Stored entries
——

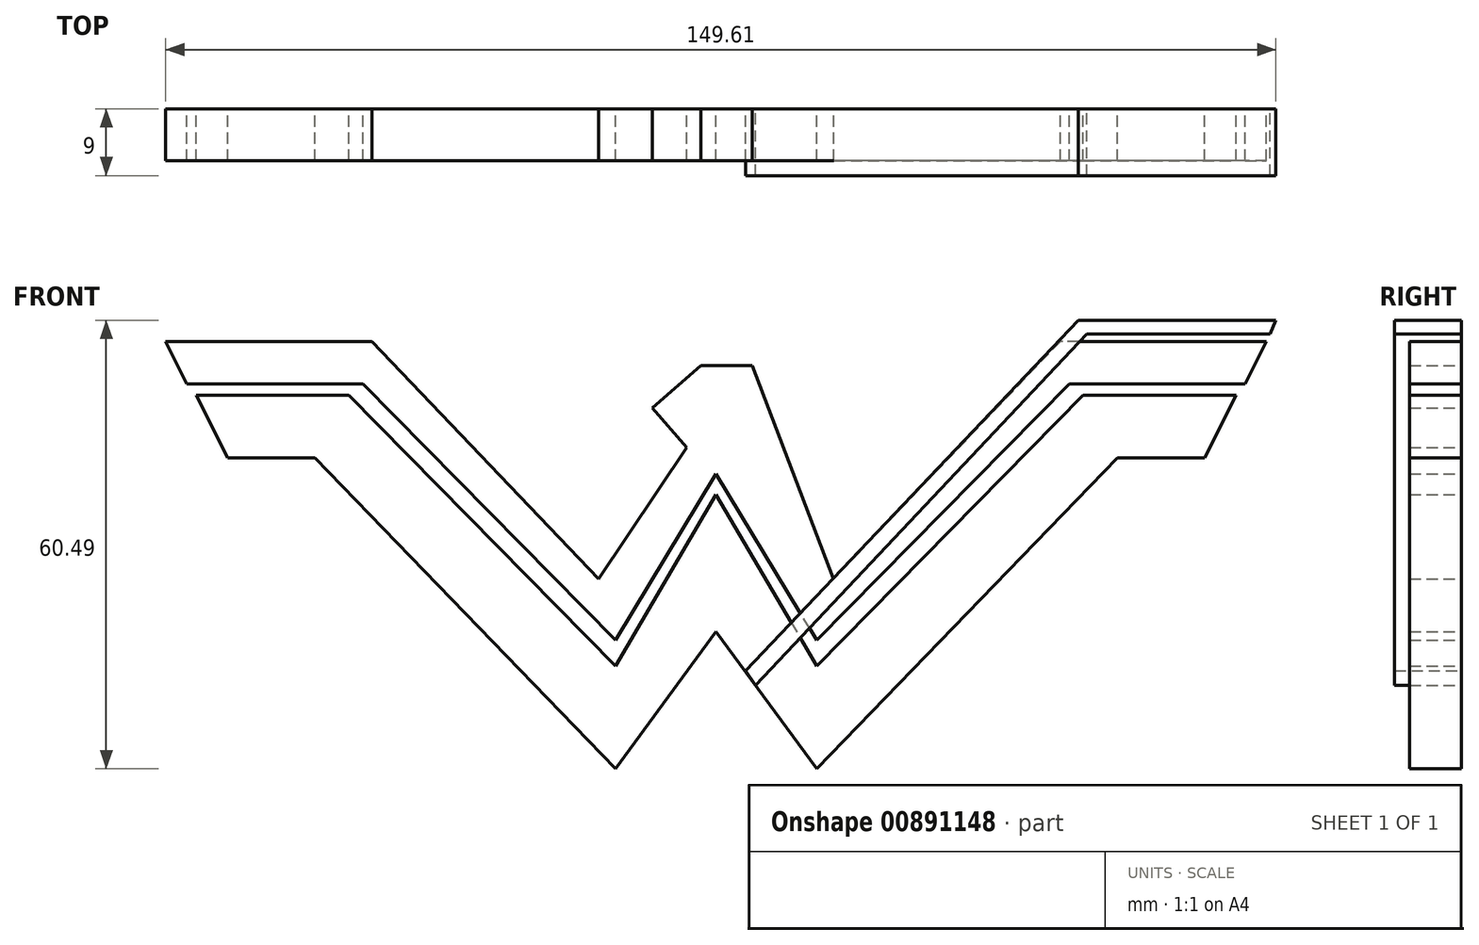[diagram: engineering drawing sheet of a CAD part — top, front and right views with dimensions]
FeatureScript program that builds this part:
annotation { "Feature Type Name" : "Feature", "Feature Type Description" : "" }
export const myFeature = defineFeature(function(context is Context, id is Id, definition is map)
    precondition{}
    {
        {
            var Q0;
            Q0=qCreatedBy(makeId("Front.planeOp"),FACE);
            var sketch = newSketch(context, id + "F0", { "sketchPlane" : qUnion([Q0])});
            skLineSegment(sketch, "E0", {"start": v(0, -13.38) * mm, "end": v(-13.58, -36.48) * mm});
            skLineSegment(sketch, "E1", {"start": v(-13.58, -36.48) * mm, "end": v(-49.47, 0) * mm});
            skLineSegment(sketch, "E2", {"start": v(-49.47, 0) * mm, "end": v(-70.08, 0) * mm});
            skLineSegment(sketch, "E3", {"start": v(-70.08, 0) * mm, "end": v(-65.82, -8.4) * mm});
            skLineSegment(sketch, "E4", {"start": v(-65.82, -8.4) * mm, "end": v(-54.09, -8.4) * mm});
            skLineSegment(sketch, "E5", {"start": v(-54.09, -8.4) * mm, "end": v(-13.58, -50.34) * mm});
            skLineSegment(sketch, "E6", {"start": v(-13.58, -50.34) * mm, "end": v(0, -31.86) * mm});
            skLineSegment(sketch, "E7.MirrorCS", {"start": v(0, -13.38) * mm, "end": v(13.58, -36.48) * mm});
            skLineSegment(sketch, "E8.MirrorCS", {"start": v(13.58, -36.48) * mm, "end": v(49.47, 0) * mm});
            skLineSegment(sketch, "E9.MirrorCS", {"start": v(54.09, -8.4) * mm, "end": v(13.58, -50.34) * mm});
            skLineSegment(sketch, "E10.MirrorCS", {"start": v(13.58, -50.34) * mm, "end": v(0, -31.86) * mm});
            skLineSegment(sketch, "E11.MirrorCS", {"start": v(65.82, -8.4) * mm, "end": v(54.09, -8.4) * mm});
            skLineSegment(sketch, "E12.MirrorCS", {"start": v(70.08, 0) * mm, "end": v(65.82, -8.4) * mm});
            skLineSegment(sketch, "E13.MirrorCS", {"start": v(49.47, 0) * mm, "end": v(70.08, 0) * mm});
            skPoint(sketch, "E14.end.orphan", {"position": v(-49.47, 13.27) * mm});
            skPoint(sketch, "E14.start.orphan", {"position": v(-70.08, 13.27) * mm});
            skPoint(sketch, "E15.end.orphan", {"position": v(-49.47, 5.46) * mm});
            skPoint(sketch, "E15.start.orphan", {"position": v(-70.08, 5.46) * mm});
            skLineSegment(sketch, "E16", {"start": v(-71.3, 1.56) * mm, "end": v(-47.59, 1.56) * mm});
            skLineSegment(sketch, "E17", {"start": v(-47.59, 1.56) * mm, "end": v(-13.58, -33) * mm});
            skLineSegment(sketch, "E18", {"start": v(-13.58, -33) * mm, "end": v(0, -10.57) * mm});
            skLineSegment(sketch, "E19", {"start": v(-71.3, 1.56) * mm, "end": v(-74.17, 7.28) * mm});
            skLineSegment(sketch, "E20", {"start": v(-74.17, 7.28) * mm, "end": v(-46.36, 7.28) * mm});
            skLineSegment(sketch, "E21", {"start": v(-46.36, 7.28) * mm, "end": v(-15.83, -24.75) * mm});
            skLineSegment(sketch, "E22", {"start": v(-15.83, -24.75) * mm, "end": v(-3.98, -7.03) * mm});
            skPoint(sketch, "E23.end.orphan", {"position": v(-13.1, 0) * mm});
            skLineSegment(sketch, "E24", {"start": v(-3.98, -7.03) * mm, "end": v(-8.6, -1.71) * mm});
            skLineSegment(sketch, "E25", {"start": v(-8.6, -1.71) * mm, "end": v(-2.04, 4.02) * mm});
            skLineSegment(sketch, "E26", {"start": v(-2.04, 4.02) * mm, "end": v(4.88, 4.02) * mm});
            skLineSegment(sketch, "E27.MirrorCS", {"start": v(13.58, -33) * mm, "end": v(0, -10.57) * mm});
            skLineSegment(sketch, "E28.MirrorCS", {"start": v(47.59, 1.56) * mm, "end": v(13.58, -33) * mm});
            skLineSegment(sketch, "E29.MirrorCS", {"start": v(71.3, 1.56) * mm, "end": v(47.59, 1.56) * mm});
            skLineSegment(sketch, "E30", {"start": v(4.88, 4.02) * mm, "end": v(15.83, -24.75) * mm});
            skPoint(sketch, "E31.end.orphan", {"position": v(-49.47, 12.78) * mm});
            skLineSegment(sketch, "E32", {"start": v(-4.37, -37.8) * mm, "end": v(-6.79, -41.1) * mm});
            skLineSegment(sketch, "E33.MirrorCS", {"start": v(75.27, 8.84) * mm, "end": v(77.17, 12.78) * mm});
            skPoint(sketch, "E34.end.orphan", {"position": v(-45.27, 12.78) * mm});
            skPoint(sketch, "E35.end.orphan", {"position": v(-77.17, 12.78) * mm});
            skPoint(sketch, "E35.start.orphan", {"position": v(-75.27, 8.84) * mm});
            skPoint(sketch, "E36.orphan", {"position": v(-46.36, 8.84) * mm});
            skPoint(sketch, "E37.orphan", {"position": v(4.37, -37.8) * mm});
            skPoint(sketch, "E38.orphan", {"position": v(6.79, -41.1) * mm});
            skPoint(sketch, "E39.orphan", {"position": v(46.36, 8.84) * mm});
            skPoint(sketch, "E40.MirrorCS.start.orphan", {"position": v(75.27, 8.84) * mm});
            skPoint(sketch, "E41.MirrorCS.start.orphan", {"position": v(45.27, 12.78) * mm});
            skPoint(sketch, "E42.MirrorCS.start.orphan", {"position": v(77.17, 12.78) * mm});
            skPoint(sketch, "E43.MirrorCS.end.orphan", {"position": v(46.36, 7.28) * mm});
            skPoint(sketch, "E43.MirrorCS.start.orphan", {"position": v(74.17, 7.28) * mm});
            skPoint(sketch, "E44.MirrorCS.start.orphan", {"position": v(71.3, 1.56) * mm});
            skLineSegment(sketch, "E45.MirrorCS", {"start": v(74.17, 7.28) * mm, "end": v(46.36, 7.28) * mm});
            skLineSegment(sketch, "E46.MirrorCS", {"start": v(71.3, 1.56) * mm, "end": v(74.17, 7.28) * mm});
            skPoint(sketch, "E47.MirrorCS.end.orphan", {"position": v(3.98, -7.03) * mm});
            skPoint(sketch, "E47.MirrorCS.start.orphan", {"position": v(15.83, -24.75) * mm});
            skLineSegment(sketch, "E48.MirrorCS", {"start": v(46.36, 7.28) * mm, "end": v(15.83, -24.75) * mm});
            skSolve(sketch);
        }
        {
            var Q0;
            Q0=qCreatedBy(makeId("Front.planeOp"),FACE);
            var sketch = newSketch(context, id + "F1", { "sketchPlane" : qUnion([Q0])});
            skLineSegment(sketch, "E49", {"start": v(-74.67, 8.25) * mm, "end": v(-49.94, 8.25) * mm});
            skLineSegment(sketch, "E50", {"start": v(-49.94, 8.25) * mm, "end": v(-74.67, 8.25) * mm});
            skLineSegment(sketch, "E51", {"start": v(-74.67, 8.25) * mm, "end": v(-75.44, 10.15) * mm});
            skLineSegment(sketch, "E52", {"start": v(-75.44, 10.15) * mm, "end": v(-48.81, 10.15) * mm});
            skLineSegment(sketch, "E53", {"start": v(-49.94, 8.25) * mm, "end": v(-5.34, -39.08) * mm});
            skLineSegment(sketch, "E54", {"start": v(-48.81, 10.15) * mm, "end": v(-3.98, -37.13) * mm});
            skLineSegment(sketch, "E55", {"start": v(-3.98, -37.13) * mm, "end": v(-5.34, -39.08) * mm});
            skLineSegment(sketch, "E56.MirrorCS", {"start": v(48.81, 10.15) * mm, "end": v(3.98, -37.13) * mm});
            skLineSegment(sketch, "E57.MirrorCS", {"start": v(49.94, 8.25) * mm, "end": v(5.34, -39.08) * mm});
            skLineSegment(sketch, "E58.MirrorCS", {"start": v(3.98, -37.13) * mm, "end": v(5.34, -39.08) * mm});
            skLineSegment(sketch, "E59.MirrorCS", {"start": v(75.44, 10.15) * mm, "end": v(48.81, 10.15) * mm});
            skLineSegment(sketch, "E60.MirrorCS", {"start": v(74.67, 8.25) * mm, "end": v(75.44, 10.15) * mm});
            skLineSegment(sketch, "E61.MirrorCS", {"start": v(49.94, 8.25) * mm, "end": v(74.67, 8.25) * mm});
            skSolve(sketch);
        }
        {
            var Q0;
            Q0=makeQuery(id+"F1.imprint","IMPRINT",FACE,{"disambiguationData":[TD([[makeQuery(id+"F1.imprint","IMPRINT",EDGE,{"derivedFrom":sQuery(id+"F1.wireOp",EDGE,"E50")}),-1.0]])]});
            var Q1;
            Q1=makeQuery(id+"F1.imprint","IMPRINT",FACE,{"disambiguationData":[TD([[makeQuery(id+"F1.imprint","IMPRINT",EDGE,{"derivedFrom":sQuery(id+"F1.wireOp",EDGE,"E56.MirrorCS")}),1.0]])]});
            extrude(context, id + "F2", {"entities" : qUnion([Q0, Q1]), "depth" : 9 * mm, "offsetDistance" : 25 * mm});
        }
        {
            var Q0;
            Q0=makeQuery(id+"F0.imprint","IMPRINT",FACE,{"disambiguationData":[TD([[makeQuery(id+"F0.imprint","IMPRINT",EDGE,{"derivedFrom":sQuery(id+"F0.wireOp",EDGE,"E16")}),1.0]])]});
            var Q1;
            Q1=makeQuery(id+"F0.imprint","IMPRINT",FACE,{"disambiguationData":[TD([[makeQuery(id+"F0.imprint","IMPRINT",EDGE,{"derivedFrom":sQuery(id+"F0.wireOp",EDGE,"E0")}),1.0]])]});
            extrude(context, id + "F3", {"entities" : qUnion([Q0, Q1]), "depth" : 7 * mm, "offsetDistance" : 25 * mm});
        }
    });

——

Write out the lines of the engineering model data from the first line through the line containing "export const myFeature", inclusive. Leave the pictures out.

[diagram: engineering drawing sheet of a CAD part — top, front and right views with dimensions]
FeatureScript program that builds this part:
annotation { "Feature Type Name" : "Feature", "Feature Type Description" : "" }
export const myFeature = defineFeature(function(context is Context, id is Id, definition is map)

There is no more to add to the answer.